8. Separate networks
There is an old saying that it’s not a clever idea to put all your eggs in one basket. This is especially true when it comes to cybersecurity. Information systems should be logically and/or physically siloed out into buckets to ensure proper isolation from one environment to the next. An attack against a flat network — where everything is behind one major network which has no segregation — could effectively knock out an organization’s entire information technology (IT) environment. Security leaders should separate the network to the best of their ability to protect the network in the event of an attack.
9. Perform vulnerability scans regularly
Scanning both internal and external-facing networks — known as vulnerability scanning — is essential to identifying critical security gaps and vulnerabilities. This should be fulfilled through a third-party scan.
10. Conduct an annual penetration test
It’s a good idea to perform a penetration test (pen test) annually or at least after substantial changes to an environment, as penetration testing is the single best indicator of how secure an organizational network is. When performed by capable personnel, a pen test provides a shred of meaningful evidence regarding the overall security of the IT environment. Many of today’s regulatory compliance mandates — PCI DSS, security operations center (SOC) audits, and more — require a pen test, and every business should execute an annual penetration test.

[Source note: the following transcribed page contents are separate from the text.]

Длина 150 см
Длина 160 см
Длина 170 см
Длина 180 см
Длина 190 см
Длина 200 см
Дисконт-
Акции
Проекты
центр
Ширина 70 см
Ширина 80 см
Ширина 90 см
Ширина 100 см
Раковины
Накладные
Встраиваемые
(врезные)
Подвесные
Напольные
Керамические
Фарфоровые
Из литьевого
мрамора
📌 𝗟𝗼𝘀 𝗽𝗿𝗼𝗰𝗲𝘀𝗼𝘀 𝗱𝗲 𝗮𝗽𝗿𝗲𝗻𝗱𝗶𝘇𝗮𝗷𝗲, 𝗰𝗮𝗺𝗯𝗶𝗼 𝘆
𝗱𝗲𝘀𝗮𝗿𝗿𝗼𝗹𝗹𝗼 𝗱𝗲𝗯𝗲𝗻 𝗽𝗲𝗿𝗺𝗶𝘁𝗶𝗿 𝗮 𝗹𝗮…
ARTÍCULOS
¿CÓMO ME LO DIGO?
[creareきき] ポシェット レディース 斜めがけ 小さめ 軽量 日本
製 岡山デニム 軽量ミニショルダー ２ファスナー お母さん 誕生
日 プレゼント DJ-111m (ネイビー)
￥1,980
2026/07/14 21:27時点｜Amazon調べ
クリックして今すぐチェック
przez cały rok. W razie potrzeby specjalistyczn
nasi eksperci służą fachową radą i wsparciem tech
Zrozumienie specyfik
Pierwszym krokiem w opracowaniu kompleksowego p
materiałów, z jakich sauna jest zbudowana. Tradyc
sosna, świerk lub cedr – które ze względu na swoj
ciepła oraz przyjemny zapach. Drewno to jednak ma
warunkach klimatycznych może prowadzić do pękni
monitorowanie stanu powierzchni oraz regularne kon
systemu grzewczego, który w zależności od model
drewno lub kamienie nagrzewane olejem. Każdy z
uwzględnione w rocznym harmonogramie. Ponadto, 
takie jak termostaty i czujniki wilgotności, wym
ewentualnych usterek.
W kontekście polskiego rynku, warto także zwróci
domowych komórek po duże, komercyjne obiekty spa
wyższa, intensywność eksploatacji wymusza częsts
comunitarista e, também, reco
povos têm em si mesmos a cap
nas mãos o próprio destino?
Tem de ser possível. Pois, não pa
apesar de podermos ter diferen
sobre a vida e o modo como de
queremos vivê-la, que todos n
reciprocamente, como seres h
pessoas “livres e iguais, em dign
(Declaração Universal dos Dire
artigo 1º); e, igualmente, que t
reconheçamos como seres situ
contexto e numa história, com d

11. Monitor who has access to the environment
Access control is not just about internal employees, it’s about who on the externals can and does have access to sensitive enterprise data. Consultants, contractors, managed security services providers — they all are given access to the organizational environment, and that’s where the problem begins. It’s not that these individuals or companies are malicious — the bigger problem is that such access rights go uncontrolled, often left open and unrestricted long after employees or organizations need access. Hackers can often find these windows of opportunity, resulting in breaches.
12. Put in place a complete telecommuting/remote work policy
Everyone is remotely working nowadays, so companies need to have comprehensive guidelines and procedures that outline telecommuting and remote work practices. A good starting point is to begin by developing a telecommuting policy that covers best practices in terms of systems that can be accessed, the types of access used for secure connections, and much more.
13. Prohibit removable media devices
One of the biggest data breaches at the Department of Defense (DoD) happened when unsuspecting DoD personnel inserted USB drives loaded with malicious software onto the country military network. It took the DoD years to recover from the breach, but as a business, your organization may not have years to recover from a cyberattack. Bottom line — ditch the removable media devices and not authorize them on an organization network.
14. Watch where you surf
Safe websites can have a risk of ransomware and other dangerous malware finding their way onto enterprise devices and networks. What you need is to be attentive to such websites that offer enticing offers — and more specifically — websites that you have never heard of before. One of the most shared ways malware can spread is via websites with poisoned advertisings — a well-known concept known as Malvertising. Specifically, Malvertising is using online advertising to spread malware, which typically involves insinuating malicious or malware-laden advertisements into legitimate online advertising networks and webpages.